One important aspect to highlight is that this progress has taken place even under administrations that were not overtly pro-market, underscoring the country’s high level of institutional resilience and political stability. Naturally, and as a consequence, the Colombian peso and Colombia-linked assets have appreciated significantly in recent years, reflecting growing investor confidence in the country’s long-term fundamentals.

Over the past two decades, Colombia’s real estate market has shown steady and consistent appreciation. Property values and physical asset prices in the country’s major cities have, on average, increased by a factor of 4.5 during that time—a reflection of both growing demand and the structural improvements supporting the whole economy.
According to the IMF, the solid macroeconomic institutional environment of Colombia, built on a rule-based fiscal framework, a flexible exchange rate, and a modern inflation-targeting regime, has been the cornerstone of its macroeconomic stability.

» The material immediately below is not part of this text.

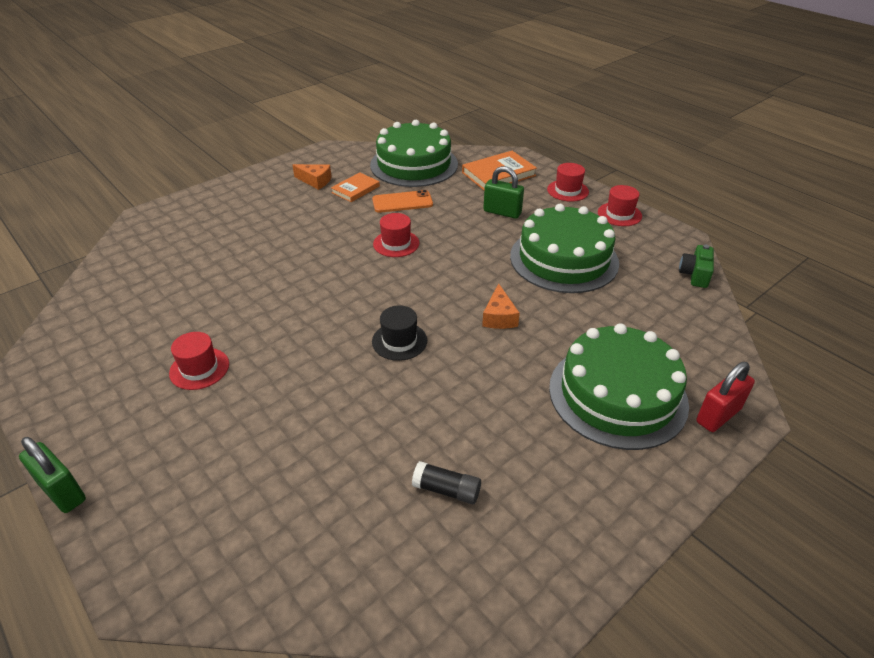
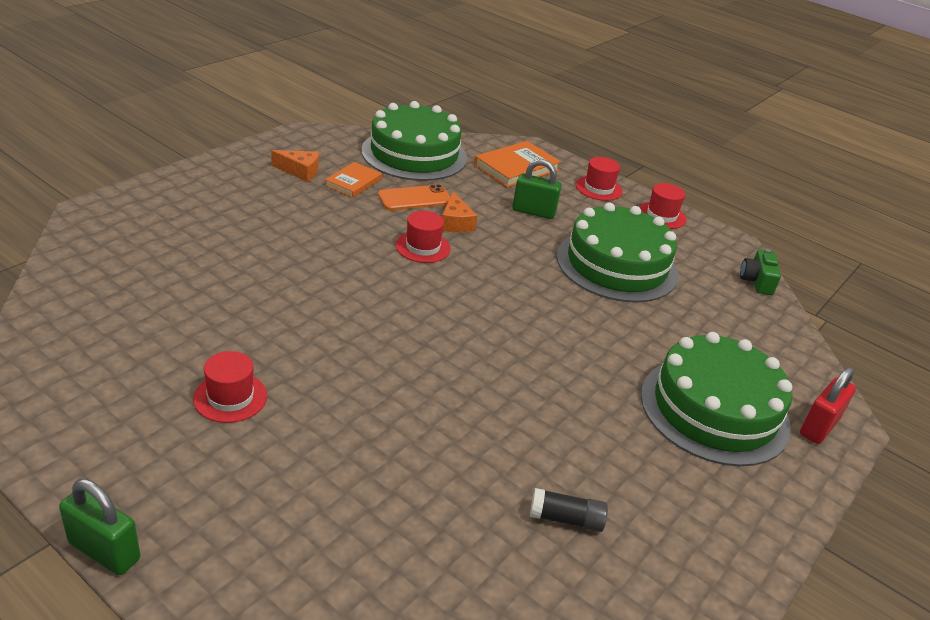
camera: 15 degrees left, 5 degrees down
(399, 341) = (462, 359): black hat -> none
(499, 317) = (565, 329): orange cheese -> orange cheese (455, 223)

For investors, the dedollarization process could open up a big opportunity: as the dollar weakens, Latin American currencies could strengthen. In fact, since the beginning of the year, the dollar has already depreciated by 7.1% against the Colombian peso. Given the current environment, this trend could very well accelerate even further in the coming years.
The declining value of the dollar favors investment portfolios with broader international exposure, especially in countries that are major commodity producers. As the dollar continues to weaken against other currencies, one thing is becoming clear: assets tied to commodities in foreign markets—particularly in Latin America—are well positioned to come out ahead.